● **PROBLEM DESCRIPTION**
An identical copy of all records below is to be written out.

[Stored data]
* * * * *

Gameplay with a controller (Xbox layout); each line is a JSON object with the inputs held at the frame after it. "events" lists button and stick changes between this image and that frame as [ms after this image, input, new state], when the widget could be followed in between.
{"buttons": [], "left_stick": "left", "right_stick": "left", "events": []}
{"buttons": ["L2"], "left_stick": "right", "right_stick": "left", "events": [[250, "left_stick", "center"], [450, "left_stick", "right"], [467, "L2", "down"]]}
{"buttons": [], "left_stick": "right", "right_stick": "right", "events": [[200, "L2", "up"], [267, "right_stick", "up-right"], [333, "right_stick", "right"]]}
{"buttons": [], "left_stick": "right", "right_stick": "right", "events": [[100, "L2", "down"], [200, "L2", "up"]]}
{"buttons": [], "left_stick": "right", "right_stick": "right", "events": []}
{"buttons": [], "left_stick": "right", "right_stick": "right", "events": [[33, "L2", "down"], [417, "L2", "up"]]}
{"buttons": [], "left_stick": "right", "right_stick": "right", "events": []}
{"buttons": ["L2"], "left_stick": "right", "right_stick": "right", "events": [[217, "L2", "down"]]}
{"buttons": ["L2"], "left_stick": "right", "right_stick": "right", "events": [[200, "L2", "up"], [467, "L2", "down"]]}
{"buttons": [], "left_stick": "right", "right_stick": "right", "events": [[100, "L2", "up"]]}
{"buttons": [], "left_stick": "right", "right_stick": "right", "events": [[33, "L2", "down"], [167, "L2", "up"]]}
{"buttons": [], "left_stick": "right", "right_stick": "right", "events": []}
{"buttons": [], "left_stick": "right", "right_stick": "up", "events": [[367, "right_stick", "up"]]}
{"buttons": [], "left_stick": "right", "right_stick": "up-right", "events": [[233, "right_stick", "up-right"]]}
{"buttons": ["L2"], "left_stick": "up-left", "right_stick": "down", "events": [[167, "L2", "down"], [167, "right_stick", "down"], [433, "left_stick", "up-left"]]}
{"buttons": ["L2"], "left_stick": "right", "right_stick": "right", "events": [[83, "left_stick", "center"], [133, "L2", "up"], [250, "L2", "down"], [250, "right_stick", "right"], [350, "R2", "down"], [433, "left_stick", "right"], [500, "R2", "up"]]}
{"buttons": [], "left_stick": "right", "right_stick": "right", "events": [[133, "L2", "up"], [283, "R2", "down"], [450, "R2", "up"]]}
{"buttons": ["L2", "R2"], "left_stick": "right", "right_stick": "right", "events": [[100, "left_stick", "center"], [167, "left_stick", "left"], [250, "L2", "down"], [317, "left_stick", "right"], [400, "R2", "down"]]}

* * * * *

● **SOLUTION TO THE EXERCISE**
Gameplay with a controller (Xbox layout); each line is a JSON object with the inputs held at the frame after it. "events" lists button and stick changes between this image and that frame as [ms after this image, input, new state], when the widget could be followed in between.
{"buttons": [], "left_stick": "left", "right_stick": "left", "events": []}
{"buttons": ["L2"], "left_stick": "right", "right_stick": "left", "events": [[250, "left_stick", "center"], [450, "left_stick", "right"], [467, "L2", "down"]]}
{"buttons": [], "left_stick": "right", "right_stick": "right", "events": [[200, "L2", "up"], [267, "right_stick", "up-right"], [333, "right_stick", "right"]]}
{"buttons": [], "left_stick": "right", "right_stick": "right", "events": [[100, "L2", "down"], [200, "L2", "up"]]}
{"buttons": [], "left_stick": "right", "right_stick": "right", "events": []}
{"buttons": [], "left_stick": "right", "right_stick": "right", "events": [[33, "L2", "down"], [417, "L2", "up"]]}
{"buttons": [], "left_stick": "right", "right_stick": "right", "events": []}
{"buttons": ["L2"], "left_stick": "right", "right_stick": "right", "events": [[217, "L2", "down"]]}
{"buttons": ["L2"], "left_stick": "right", "right_stick": "right", "events": [[200, "L2", "up"], [467, "L2", "down"]]}
{"buttons": [], "left_stick": "right", "right_stick": "right", "events": [[100, "L2", "up"]]}
{"buttons": [], "left_stick": "right", "right_stick": "right", "events": [[33, "L2", "down"], [167, "L2", "up"]]}
{"buttons": [], "left_stick": "right", "right_stick": "right", "events": []}
{"buttons": [], "left_stick": "right", "right_stick": "up", "events": [[367, "right_stick", "up"]]}
{"buttons": [], "left_stick": "right", "right_stick": "up-right", "events": [[233, "right_stick", "up-right"]]}
{"buttons": ["L2"], "left_stick": "up-left", "right_stick": "down", "events": [[167, "L2", "down"], [167, "right_stick", "down"], [433, "left_stick", "up-left"]]}
{"buttons": ["L2"], "left_stick": "right", "right_stick": "right", "events": [[83, "left_stick", "center"], [133, "L2", "up"], [250, "L2", "down"], [250, "right_stick", "right"], [350, "R2", "down"], [433, "left_stick", "right"], [500, "R2", "up"]]}
{"buttons": [], "left_stick": "right", "right_stick": "right", "events": [[133, "L2", "up"], [283, "R2", "down"], [450, "R2", "up"]]}
{"buttons": ["L2", "R2"], "left_stick": "right", "right_stick": "right", "events": [[100, "left_stick", "center"], [167, "left_stick", "left"], [250, "L2", "down"], [317, "left_stick", "right"], [400, "R2", "down"]]}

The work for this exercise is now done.